The approach involves cropping the image to focus on specific areas of interest, representing the image data as numerical data which then allows for faster matching and differentiation between very similar-looking items. This process is then followed up with additional measures to ensure accuracy, such as techniques like reading text attributes or barcodes.
“This [method] is actually a bit like matching a fingerprint, in the sense you are matching one pattern with another. After the match, we give it a confidence score against the product we think it is.”
Deep learning for computer vision
Zebra focuses heavily on the deep learning aspects of its computer vision, enabled thanks to a great team of researchers and engineers behind the scenes, an end-to-end approach, and strategic partnerships within the field.

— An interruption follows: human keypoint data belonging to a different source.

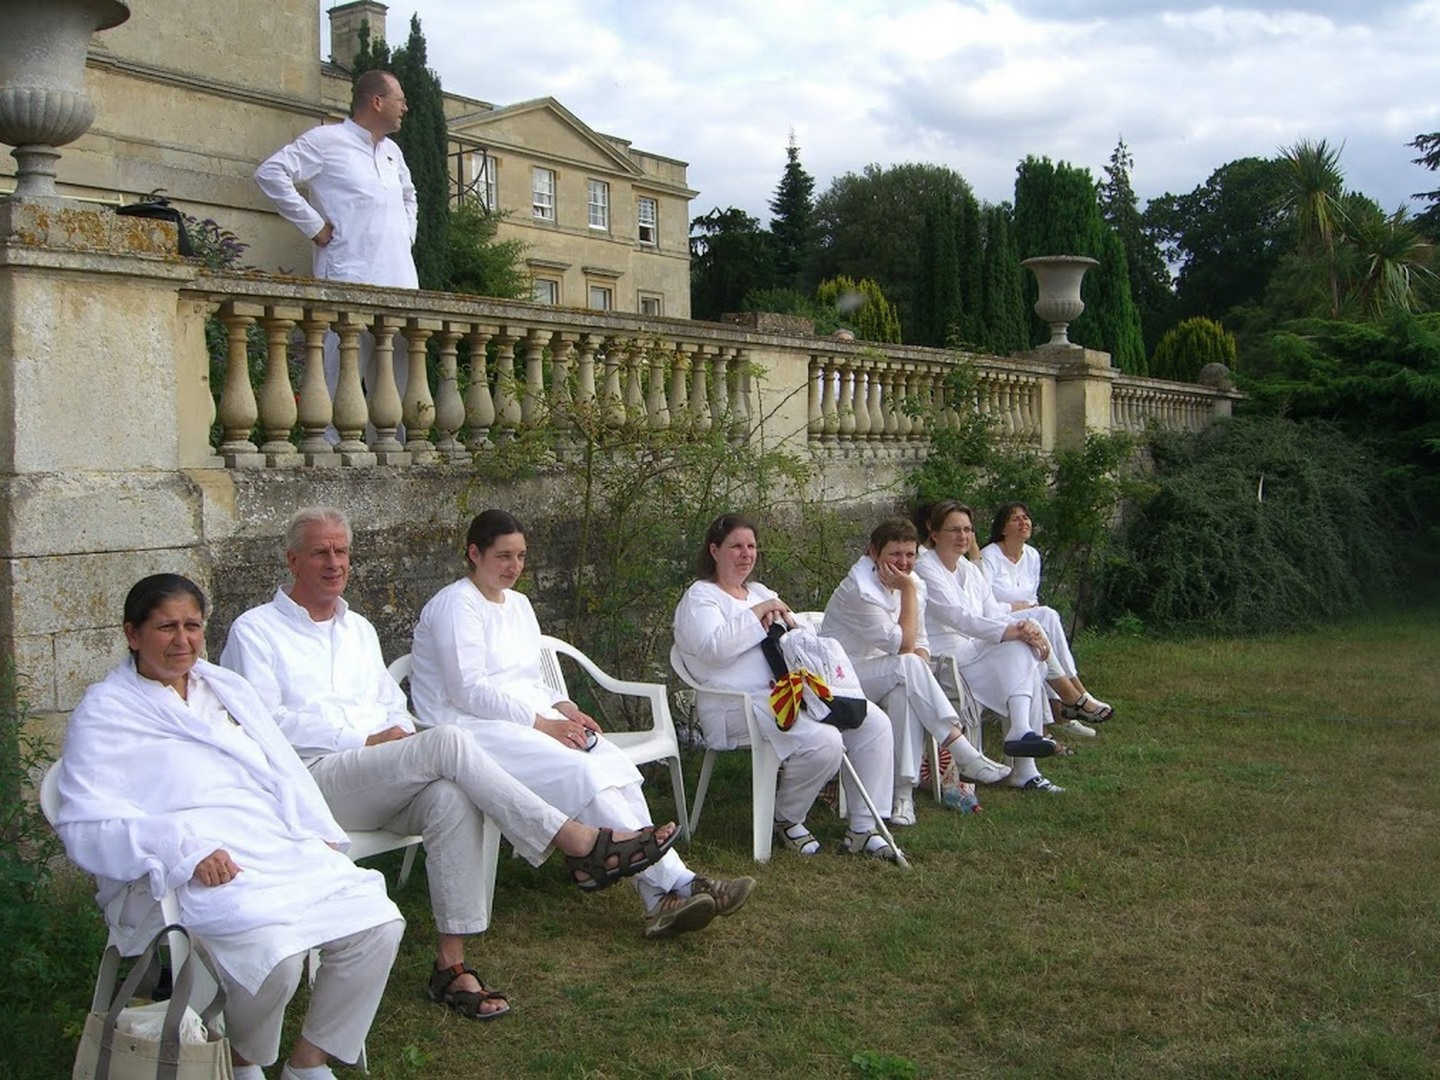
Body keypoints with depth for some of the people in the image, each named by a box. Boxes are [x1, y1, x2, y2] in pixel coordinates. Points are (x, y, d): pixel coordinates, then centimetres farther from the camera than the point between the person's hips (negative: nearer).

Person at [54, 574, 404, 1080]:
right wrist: (184, 850, -21)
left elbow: (286, 771, 22)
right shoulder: (103, 712, 4)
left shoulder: (228, 688, 25)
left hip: (286, 849, 6)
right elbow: (85, 824, -7)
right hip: (199, 876, -6)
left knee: (378, 925, -16)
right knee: (274, 955, -31)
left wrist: (322, 835, 4)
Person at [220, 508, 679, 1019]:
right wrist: (364, 739, -12)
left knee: (451, 797, -31)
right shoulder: (255, 630, 6)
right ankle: (579, 844, -29)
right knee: (447, 742, -29)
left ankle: (451, 963, -28)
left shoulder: (359, 628, 27)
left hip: (380, 779, 6)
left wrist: (399, 731, 2)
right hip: (311, 780, -6)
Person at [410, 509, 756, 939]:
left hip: (529, 719, 8)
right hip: (474, 727, -8)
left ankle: (662, 901, -30)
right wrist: (543, 722, -16)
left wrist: (562, 706, 3)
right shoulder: (455, 605, -5)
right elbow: (468, 691, -14)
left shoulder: (518, 604, 22)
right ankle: (677, 883, -31)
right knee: (580, 773, -30)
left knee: (616, 766, -20)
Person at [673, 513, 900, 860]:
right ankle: (785, 819, -4)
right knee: (824, 742, -31)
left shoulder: (760, 592, 26)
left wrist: (781, 617, 2)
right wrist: (759, 612, -10)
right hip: (741, 704, -9)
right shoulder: (700, 597, 2)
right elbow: (714, 648, -18)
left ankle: (863, 829, -6)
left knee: (875, 723, -9)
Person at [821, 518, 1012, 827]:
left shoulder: (914, 583, 4)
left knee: (904, 692, -31)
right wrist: (908, 591, -18)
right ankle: (965, 756, -31)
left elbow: (920, 644, 5)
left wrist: (918, 672, -17)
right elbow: (904, 644, -20)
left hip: (882, 677, 6)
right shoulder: (860, 590, -20)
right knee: (907, 666, -32)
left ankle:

“We’ve key strategic partnerships with companies like Qualcomm,” says Hubbard. “Using Qualcomm chips in our devices and working closely means that we can optimise our models on each of the processors within our devices such as the NPU, GPU, and CPU all on a single device.
Zebra’s research focuses heavily on industry areas which can then be incrementally improved to create stronger deep learning models, this includes exploring custom layers and optimising model outputs. This, at its core, goes back to the previously mentioned pruning, distillation, and quantisation methodology. By following this process Zebra are able to take a large Cloud-based model and ensure that it runs effectively and efficiently on a smaller-scale device. “Pulling all this together is what makes us at Zebra unique, we’ve got the whole stack ready from the hardware all the way to the software side, including algorithms,” enthuses Hubbard.
What’s next at Zebra?
Zebra’s vision for the future is centralised around integrating computer vision with other AI technologies like Voice AI, further machine learning algorithms, and Generative AI to create a more complete, context-aware solution, that can be readily deployable.
The focus is on using sensors and contextual information, such as GPS or accelerometers, along with various AI technologies to provide more relevant and proactive information to users.
Zebra also sees strong potential in using Generative AI to create new use cases and improve the human interface aspect of its products. The goal here is to make the technology more natural and intuitive to use for as many people as possible, no matter their background, language, or understanding level.
Hubbard also mentioned how the company is working to commercialise and enable its partners to build real-world AI applications quickly, moving past the phase of academic research and innovation for its own sake.
As Hubbard puts it: “What we really want is if [our partners] could just say ‘Right, I’ve got this idea, and I’ve used the Zebra AI tool set to make a proof of concept. Then we can work with customers to get to the application into production within weeks.
“We want to enable people to get to the return on investment stage as quickly as possible. I like to think of it as a recipe, I can pick and choose what I need to be able to do what I want to achieve,” he concludes.